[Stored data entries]
------------------------------------------------

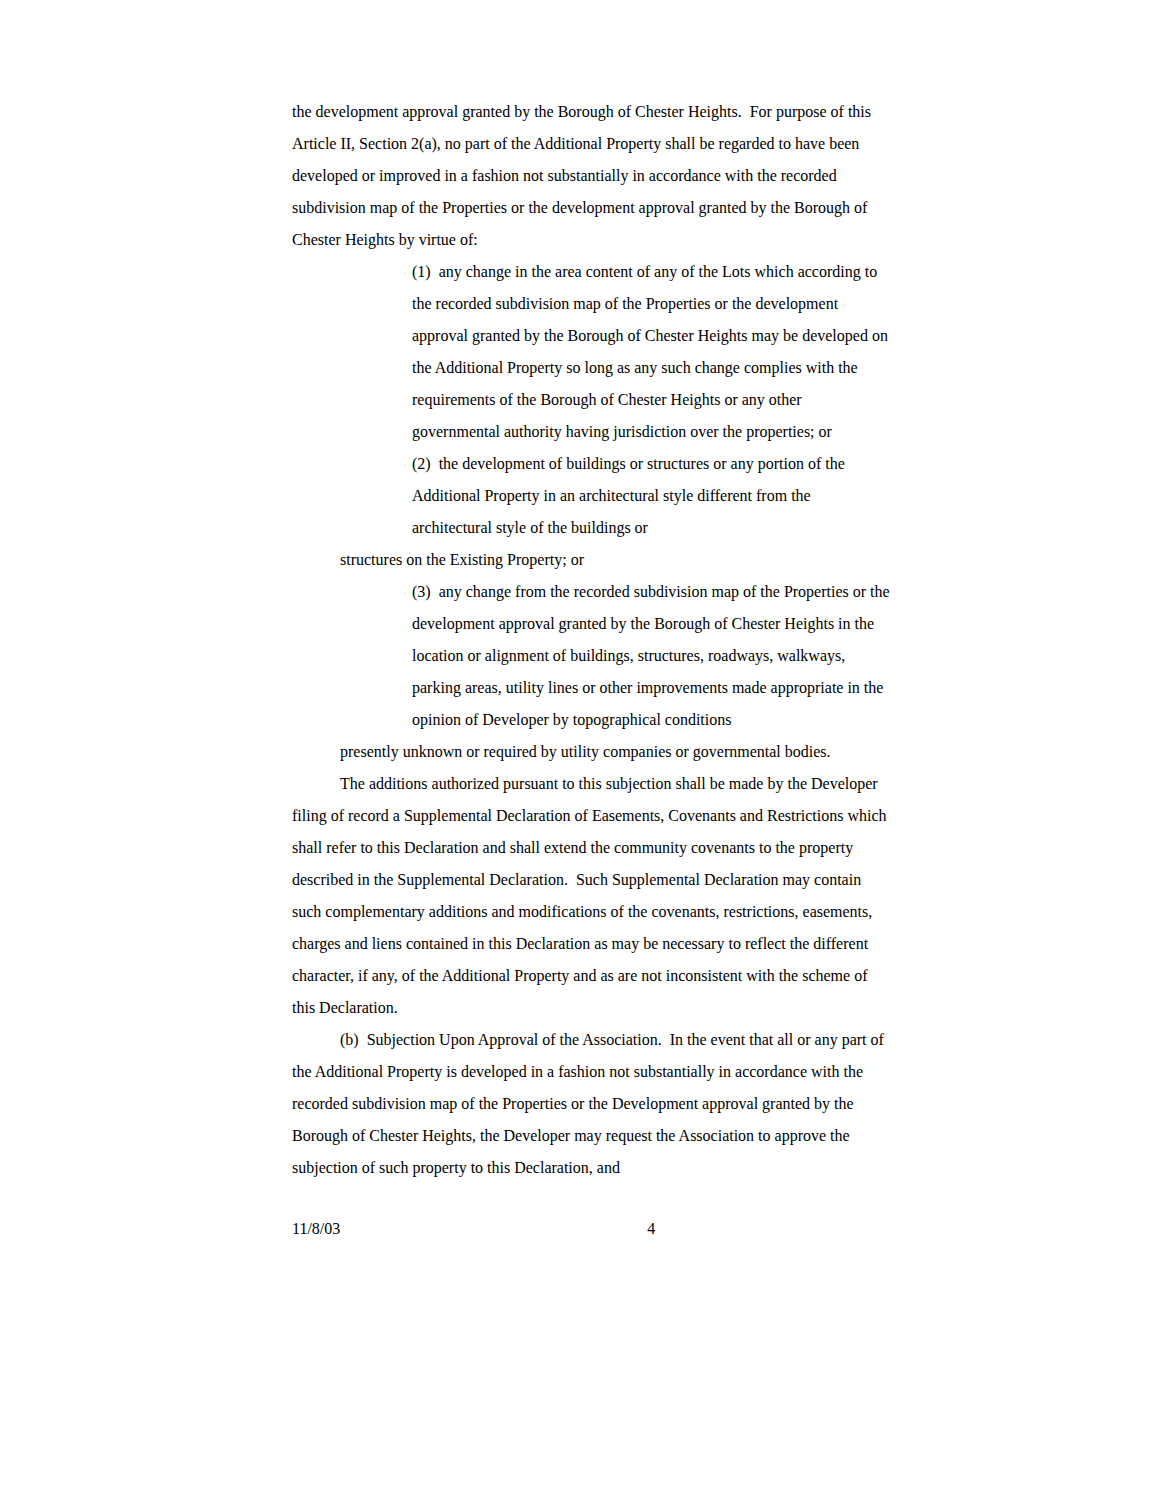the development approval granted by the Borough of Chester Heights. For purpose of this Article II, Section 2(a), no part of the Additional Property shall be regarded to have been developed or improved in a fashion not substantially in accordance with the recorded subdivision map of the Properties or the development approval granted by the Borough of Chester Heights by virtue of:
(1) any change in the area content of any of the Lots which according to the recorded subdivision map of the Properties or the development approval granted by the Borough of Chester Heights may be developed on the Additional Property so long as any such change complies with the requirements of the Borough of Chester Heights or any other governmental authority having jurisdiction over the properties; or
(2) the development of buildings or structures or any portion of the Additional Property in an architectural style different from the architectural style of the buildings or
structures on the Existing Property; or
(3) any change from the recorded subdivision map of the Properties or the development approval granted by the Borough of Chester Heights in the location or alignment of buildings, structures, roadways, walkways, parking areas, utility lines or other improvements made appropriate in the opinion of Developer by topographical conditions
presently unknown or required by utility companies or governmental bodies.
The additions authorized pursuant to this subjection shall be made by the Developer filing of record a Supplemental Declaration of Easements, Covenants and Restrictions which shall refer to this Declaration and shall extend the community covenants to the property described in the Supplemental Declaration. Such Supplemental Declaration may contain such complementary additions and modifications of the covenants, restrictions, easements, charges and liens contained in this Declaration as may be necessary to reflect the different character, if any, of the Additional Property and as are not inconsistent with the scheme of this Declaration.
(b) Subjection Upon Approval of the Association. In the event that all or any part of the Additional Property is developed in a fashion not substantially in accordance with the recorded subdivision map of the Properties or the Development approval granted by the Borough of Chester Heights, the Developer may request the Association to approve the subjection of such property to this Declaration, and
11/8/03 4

------------------------------------------------

# GOAL OF THE EXERCISE
Extract from the records above the lines from the one containing "(3) any change" to the one containing "The additions authorized", both lines included, exactly as they appear and with nothing else.

# RESPONSE TO THE EXERCISE
(3) any change from the recorded subdivision map of the Properties or the development approval granted by the Borough of Chester Heights in the location or alignment of buildings, structures, roadways, walkways, parking areas, utility lines or other improvements made appropriate in the opinion of Developer by topographical conditions
presently unknown or required by utility companies or governmental bodies.
The additions authorized pursuant to this subjection shall be made by the Developer filing of record a Supplemental Declaration of Easements, Covenants and Restrictions which shall refer to this Declaration and shall extend the community covenants to the property described in the Supplemental Declaration. Such Supplemental Declaration may contain such complementary additions and modifications of the covenants, restrictions, easements, charges and liens contained in this Declaration as may be necessary to reflect the different character, if any, of the Additional Property and as are not inconsistent with the scheme of this Declaration.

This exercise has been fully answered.